Version comparison data
+ + + + +

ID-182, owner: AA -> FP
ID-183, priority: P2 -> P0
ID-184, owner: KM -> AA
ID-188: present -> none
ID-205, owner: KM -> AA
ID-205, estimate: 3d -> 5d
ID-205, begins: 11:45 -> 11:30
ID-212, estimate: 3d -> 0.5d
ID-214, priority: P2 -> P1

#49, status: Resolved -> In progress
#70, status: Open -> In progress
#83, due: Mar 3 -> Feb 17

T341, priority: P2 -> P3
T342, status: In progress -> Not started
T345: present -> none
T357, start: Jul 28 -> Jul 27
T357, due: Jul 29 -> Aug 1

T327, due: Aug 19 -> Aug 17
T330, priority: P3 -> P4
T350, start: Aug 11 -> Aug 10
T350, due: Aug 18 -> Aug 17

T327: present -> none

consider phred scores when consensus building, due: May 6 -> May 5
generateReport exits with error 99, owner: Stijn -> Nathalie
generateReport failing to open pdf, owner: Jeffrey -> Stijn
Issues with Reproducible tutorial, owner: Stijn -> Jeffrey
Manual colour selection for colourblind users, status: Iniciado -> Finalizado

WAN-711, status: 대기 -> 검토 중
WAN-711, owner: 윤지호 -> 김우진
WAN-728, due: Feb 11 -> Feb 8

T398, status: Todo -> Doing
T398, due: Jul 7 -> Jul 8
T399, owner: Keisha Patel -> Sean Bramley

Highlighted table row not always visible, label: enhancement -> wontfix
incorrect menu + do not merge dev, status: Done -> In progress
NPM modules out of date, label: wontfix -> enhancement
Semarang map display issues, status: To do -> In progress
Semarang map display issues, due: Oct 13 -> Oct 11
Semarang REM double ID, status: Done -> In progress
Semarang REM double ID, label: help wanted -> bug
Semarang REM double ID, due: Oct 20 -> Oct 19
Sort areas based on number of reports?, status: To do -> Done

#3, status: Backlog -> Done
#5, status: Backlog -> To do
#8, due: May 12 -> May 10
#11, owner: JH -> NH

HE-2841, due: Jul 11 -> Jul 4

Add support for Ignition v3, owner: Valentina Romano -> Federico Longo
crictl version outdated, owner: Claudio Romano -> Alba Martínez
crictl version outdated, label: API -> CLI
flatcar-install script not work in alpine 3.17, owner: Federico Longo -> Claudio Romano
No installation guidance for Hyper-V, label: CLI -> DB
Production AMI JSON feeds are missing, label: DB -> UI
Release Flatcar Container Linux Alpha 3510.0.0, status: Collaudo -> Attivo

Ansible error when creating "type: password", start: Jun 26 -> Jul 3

+ + + + +

Retype only this portion of the data above: the line containing "Sort areas based", the line containing "crictl version outdated, owner: Claudio", and all lines between them, exactly.

Sort areas based on number of reports?, status: To do -> Done

#3, status: Backlog -> Done
#5, status: Backlog -> To do
#8, due: May 12 -> May 10
#11, owner: JH -> NH

HE-2841, due: Jul 11 -> Jul 4

Add support for Ignition v3, owner: Valentina Romano -> Federico Longo
crictl version outdated, owner: Claudio Romano -> Alba Martínez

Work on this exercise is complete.